We’ve all been there—scrolling through our gallery only to find three copies of the same sunset photo, saved under different filenames: “IMG_2023”, “Sunset_final1”, and “Sunset_reallyfinal.jpg”. Multiply that by a few hundred, and suddenly your storage is bloated, albums are a mess, and finding the real best shot takes forever.
Now imagine that happening with products in your business.
Duplicate SKUs cause the same kind of chaos—but with real consequences: miscounts, wrong orders, unhappy customers, and confused systems. An inaccurate inventory count, a major result of SKU duplications, usually leads to either understocking or overstocking of a product. These could become a cause for major loss in business. The aforementioned problems usually lead to poor demand forecasting– it becomes painstakingly hard to comprehend which SKUs are performing well and which are not. This further leads to an ill-informed procurement of products in the future. In fact, even supply chains can be affected due to such discrepancies. Inconsistent SKU references can result in issues with purchase orders, shipment tracking, and supplier coordination.
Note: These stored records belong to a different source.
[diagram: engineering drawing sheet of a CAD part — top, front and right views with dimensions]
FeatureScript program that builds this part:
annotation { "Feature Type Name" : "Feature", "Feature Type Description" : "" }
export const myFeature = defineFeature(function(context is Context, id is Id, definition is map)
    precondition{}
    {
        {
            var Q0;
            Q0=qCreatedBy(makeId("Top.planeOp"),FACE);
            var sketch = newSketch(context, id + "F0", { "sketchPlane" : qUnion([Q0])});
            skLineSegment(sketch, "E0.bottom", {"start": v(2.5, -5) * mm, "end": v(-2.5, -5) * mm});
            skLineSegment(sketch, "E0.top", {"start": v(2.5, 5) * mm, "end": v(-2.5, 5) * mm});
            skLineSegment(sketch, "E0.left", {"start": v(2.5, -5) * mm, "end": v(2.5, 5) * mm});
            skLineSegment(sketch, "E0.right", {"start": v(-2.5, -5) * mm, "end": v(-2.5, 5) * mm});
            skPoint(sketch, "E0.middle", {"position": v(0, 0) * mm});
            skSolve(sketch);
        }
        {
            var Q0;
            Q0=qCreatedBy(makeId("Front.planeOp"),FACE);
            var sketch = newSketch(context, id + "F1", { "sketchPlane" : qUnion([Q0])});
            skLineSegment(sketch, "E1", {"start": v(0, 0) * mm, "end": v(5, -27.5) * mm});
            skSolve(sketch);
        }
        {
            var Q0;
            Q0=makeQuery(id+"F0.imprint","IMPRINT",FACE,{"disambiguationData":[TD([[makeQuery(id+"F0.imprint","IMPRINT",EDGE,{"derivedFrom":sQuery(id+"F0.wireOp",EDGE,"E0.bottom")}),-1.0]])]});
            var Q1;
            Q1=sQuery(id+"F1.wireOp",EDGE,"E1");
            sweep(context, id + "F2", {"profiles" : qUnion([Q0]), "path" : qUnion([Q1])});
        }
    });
Not to mention, such duplication would trigger inaccurate analytics and a breakdown of integration within various systems.
What businesses then suffer are huge losses, not only because of the losses in the market, but also because cleaning up such piled up and unorganized data incurs high costs. To aid this, and combat the various difficulties that come with it, dataX.ai stresses the importance of Data De-duplication.
As the name suggests, this tool allows for any duplication of data to be eliminated, and thus allows for clean, organized, and accurate data. Duplication of data could be detrimental to businesses, especially B2B eCommerce, because it affects revenue-making as well. All the issues highlighted above have a domino effect, and lead to many more complications, including buyers becoming frustrated. So what can the de-duplication tool achieve?
dataX.ai’s de-duplication model can be applied to both small and large scale data sets, which allows a variety of businesses to clean up anomalies in hitches with their data sets and successfully enter the market. This, in turn, allows these businesses to make faster and more informed decisions regarding their products.